Puntland (WDN)-In an emergency weather advisory issued on May 12, 2026, Somali Disaster Management Agency (SoDMA), warned of severe thunderstorms and flash floods in Puntland’s Bari and Nugaal regions between May 12 and May 17.
Puntland has forcefully rejected today the warning issued by SoDMA, which claimed that powerful storms and torrential rains were expected to hit several regions of Puntland, particularly the districts of Xaafuun, Eyl, Dangoroyo, Bandarbeyla, Qardho, and Garowe.
In a sharply worded joint statement, Puntland’s Ministry of Humanitarian Affairs and Disaster Management together with the Water and Land Resources Data Management Center dismissed the federal agency’s alert as unreliable and lacking credible scientific verification.
Nevertheless, the conflicting messages make life even more difficult for already burdened rural and fishing communities. The lack of a coordinated weather forecasting and public awareness mechanism further threatens the livelihoods and safety of innocent Somali communities.
“Following an official assessment, we confirm that the information circulated is not official data that can be relied upon for decision-making,” the Puntland statement declared.

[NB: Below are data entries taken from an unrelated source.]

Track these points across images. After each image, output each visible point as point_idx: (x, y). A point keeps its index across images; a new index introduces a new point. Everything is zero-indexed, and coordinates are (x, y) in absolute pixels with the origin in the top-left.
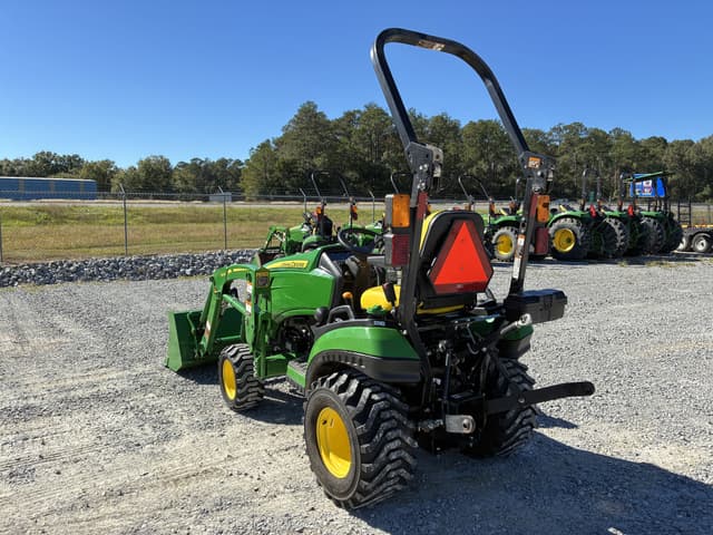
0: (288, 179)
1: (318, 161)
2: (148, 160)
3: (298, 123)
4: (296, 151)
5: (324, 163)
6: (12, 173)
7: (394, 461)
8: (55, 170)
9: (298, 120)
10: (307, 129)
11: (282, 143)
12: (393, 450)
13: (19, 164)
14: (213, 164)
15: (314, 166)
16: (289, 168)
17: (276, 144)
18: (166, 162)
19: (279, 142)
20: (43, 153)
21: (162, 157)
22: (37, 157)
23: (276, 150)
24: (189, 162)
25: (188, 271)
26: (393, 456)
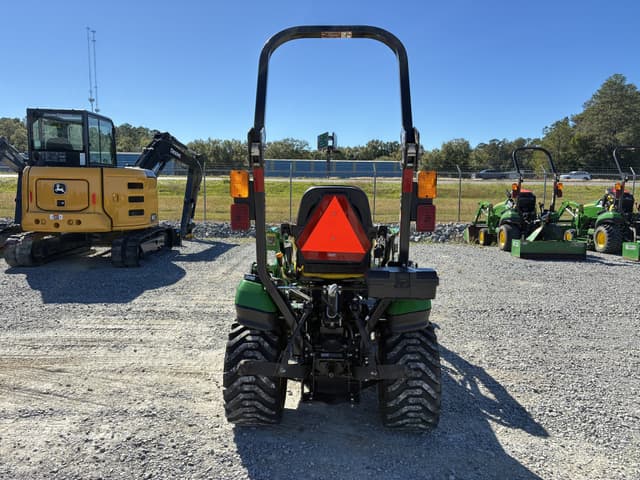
0: (583, 155)
1: (620, 136)
2: (450, 144)
3: (600, 98)
4: (596, 127)
5: (628, 138)
6: (352, 157)
7: (246, 392)
8: (379, 154)
9: (602, 94)
10: (611, 103)
11: (582, 119)
12: (247, 384)
13: (357, 151)
14: (510, 145)
15: (616, 141)
16: (585, 145)
17: (576, 121)
18: (466, 145)
19: (579, 119)
20: (373, 141)
21: (463, 140)
22: (369, 145)
23: (575, 127)
24: (488, 143)
25: (417, 239)
26: (246, 388)
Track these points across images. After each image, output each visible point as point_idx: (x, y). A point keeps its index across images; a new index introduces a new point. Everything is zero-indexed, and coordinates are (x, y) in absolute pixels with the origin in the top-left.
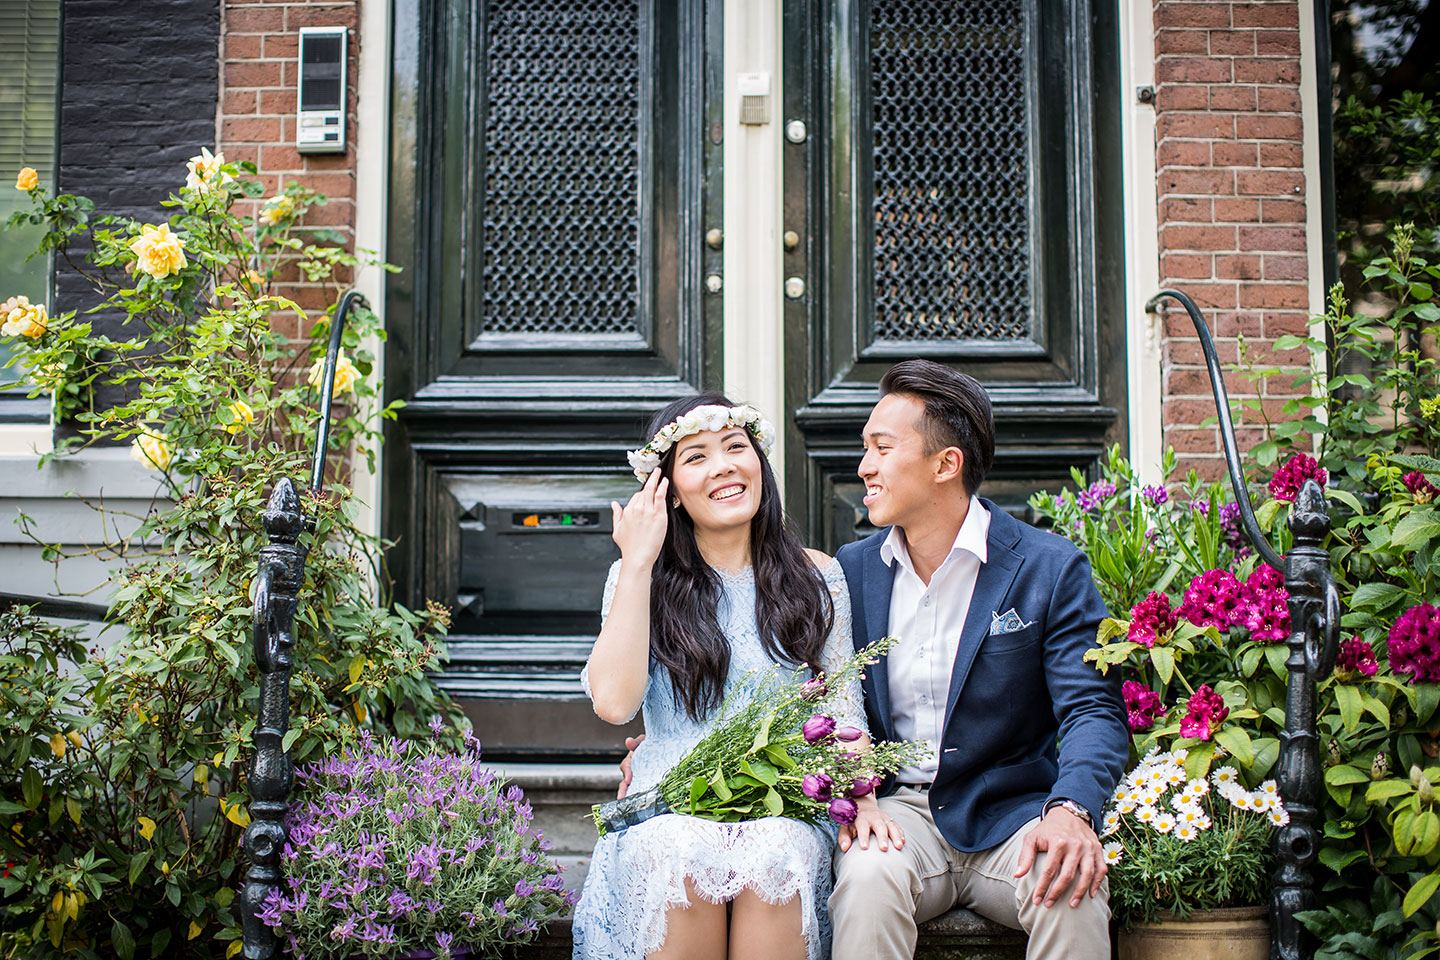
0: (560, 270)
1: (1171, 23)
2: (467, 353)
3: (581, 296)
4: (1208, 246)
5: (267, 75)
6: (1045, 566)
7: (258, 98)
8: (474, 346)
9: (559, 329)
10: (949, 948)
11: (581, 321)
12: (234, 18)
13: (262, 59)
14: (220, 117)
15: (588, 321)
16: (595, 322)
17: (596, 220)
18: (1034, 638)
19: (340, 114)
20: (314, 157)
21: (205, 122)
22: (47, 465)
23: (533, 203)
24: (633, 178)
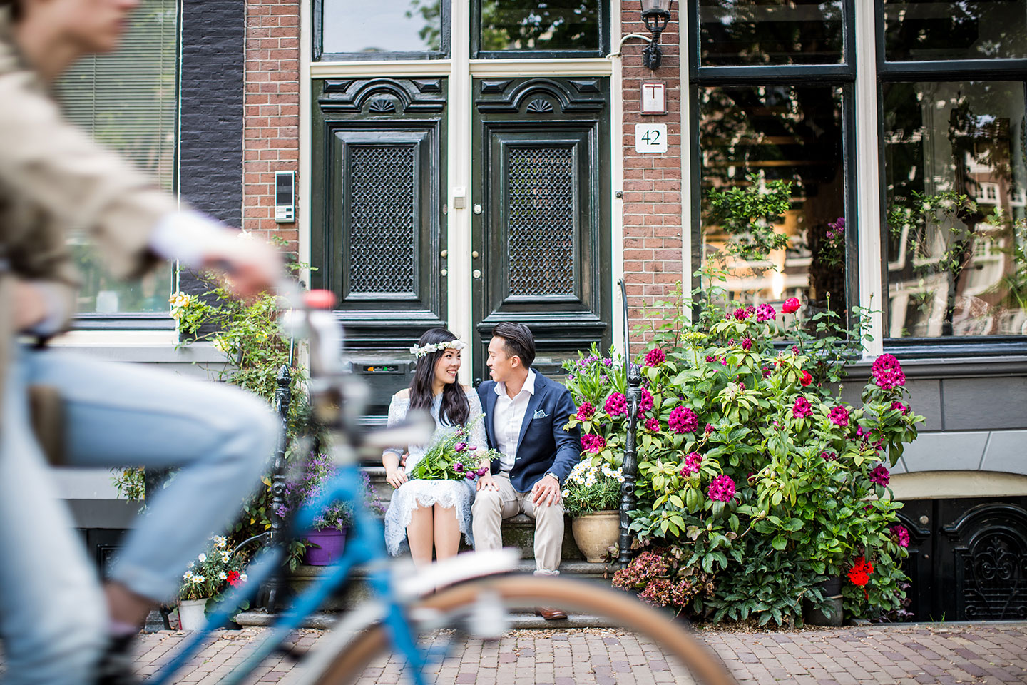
0: (381, 266)
1: (628, 166)
2: (344, 301)
3: (390, 277)
4: (642, 258)
5: (261, 190)
6: (554, 395)
7: (259, 199)
8: (347, 298)
9: (382, 291)
10: (518, 528)
11: (391, 287)
12: (248, 166)
13: (260, 183)
14: (243, 207)
15: (393, 287)
16: (396, 288)
17: (396, 246)
18: (549, 420)
19: (292, 207)
20: (282, 224)
21: (237, 210)
22: (178, 349)
23: (370, 239)
24: (411, 228)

Puntland authorities openly accused the federal agency of fueling unnecessary fear and public anxiety by disseminating unverified information at a time when many communities across Puntland still carry painful memories of past natural disasters that devastated coastal and rural areas.
“The people of Puntland are urged to refrain from spreading unconfirmed reports that could trigger panic and social confusion,” the statement further warned.
The dispute has once again exposed the deepening mistrust and growing institutional friction between Puntland and Somalia’s Federal Government, particularly over the management of public information, disaster warnings, and emergency response coordination.
Many observers are now questioning why SoDMA issued such a serious warning without prior consultation or confirmation from Puntland’s own technical institutions, which are directly responsible for weather monitoring and disaster preparedness inside the region.
Local residents and analyst argue that poorly verified disaster alerts can severely undermine public confidence and inflict economic damage, especially in fragile coastal communities already struggling with insecurity, rising living costs, and economic uncertainty. Fishermen, transport operators, traders, and livestock communities are often among the first to suffer when alarming but unverified reports spread rapidly.
Puntland officials emphasized that the region’s technical agencies continue to closely monitor weather conditions and insisted that the public would immediately be informed should any genuine threat emerge based on verified scientific data.
The controversy comes at a time when Somalia as a whole is experiencing increasingly severe climate-related shocks, including floods, violent storms, drought cycles, and large-scale displacement. That reality has heightened public sensitivity around disaster warnings and reinforced calls for accuracy, professionalism, transparency, and coordination before releasing information capable of triggering widespread panic.